Architecture is a well-respected profession outside of the confines of the studios which produce the built environment. Generally, however, most people are unaware of what an architect is fully capable of doing.  The professional organization which supports our craft does its best to raise awareness through its websites and community outreach.  However until this point, nothing quite seemed to be working.  Public's opinion of architecture and architects often lay at either end of a spectrum.  An op-ed in the New York Times this week pointed out a man (an architect) and his 88-year old mother who saw a new house (designed by an architect) in her quaint, older neighborhood.  The mother trashed the new edifice calling it an abomination to its context while the author actually believed the structure to have merit.  It showed the dramatic difference of opinion architects typically  have about a 'successful' building compared to that of the public.  And that is where we see a ferocious double-headed monster.

Fighting for a Voice 

The new #ilookup campaign attacks the first head of our multi-craniumed public beast - public perception and understanding of the profession.  The AIA wants to grab more people's train of thought and just for a second show them what it really means to 'architect'.  With high quality videos and increased public showmanship, there's no doubt that #ilookup will amass civic response and input, especially with the tech-savvy and candid constituents it represents.  The second head of the beast, however is one that is much harder to harness and control; the public's perception of what 'good' architecture is.

Most architects will probably struggle to understand or describe what the true definition of 'good' architecture is themselves. Honestly, the answer differs depending on personal preference and ideological background.  Good architecture is subjective within our culture, however it seems to  lie more consistently when it comes to public opinion.  In the case of the man's mother who disliked the boxy, metal-clad house - she is part of the voice that we ignore everyday.  So while we gain the respect for all that we do, we are also written off as narcissistic, haughty, non-listeners because of our desire to stray away from the norm and reach for outer limits, disregarding public opinion and desire.  These outer limits happen to lie outside of the reach of the vast majority of the public we lay claims to work with.  For most of us, we're okay with that critical perception.  But what happens when that perception cripples the jobs we rely on to make our living?  How can we effectively balance fulfillment with progressive and audacious structures yet still assuage the public's worries that we're creating too much crap and not enough buildings?
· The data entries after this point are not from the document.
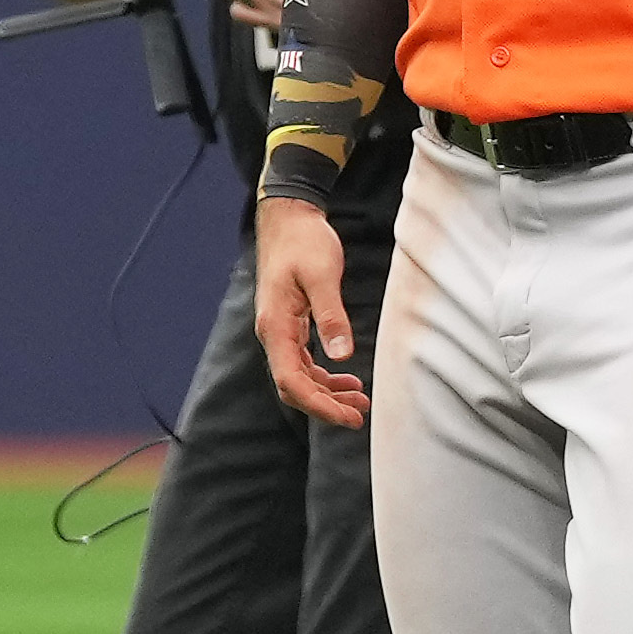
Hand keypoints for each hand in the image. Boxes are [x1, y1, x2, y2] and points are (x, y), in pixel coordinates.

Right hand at [254, 196, 366, 427]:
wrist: (288, 216)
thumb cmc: (304, 241)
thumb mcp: (323, 275)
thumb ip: (332, 316)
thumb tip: (343, 356)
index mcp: (276, 326)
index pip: (291, 381)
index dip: (319, 405)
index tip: (348, 417)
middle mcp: (273, 333)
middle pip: (294, 387)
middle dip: (325, 406)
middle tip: (359, 416)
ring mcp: (280, 330)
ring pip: (299, 376)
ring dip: (327, 393)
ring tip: (359, 401)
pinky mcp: (290, 324)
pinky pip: (303, 362)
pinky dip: (324, 375)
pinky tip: (346, 378)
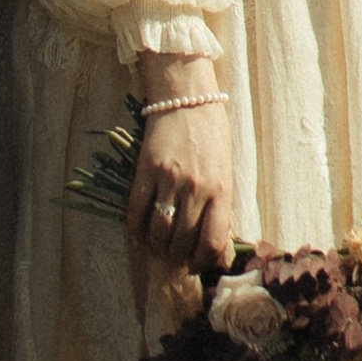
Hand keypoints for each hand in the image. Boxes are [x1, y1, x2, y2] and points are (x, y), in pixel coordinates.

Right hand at [128, 61, 234, 277]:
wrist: (187, 96)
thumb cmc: (212, 134)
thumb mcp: (225, 170)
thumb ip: (220, 205)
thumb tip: (214, 242)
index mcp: (221, 190)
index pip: (212, 242)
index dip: (203, 262)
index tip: (198, 264)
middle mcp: (196, 188)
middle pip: (183, 240)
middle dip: (178, 257)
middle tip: (175, 258)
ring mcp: (169, 179)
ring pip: (159, 230)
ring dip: (157, 246)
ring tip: (158, 247)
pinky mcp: (146, 169)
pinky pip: (137, 208)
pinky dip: (135, 228)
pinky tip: (137, 235)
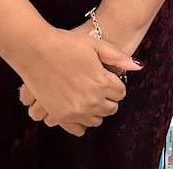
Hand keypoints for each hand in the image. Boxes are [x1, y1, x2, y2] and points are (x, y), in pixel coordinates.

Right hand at [15, 26, 141, 134]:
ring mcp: (75, 111)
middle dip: (107, 97)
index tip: (106, 77)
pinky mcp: (60, 116)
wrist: (35, 50)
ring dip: (95, 109)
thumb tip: (137, 66)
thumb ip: (117, 57)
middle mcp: (91, 100)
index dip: (114, 84)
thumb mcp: (95, 44)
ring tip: (86, 94)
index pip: (120, 93)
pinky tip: (77, 107)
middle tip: (96, 85)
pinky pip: (78, 129)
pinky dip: (80, 121)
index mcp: (102, 82)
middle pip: (111, 108)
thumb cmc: (65, 44)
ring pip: (97, 120)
It's a tough stance at this point in time for most architects.  Highly respected but also somewhat despised by the public for thinking too outside society's box.  Our clients (most of us) represent the top 1 or 2% of financial standing, we cater to a much more extravagant taste disregarding the fact that all we create will affect every single person that ever comes into contact.  A balanced approach must be found to alleviate the stresses that have led the public to thinking they cannot afford an architect, but they can speak highly of them from afar.  Now that the general population has a beautiful campaign that boasts the skills and desires of architects, a second one may benefit to discuss what 'good' architecture is.  This campaign won't be from architects to the public, though, instead it will be a cohesive message from the public to the architects.  If we want to continue to have the ability to create and foster progressive thoughts, there must be extensive efforts put in to listen more to those who give us the work.  We must learn to listen just as they have learned to respect us.  Not all buildings will be the next Bilbao, but the family down the street just saved up enough to use the services of a professional to make their home work for them.  Even if it won't end up on ArchDaily, that doesn't degrade the problem-solving or product that comes from the fruits of the labor endured.   

Let's give everybody a chance to engage an architect and see the worth we truly have.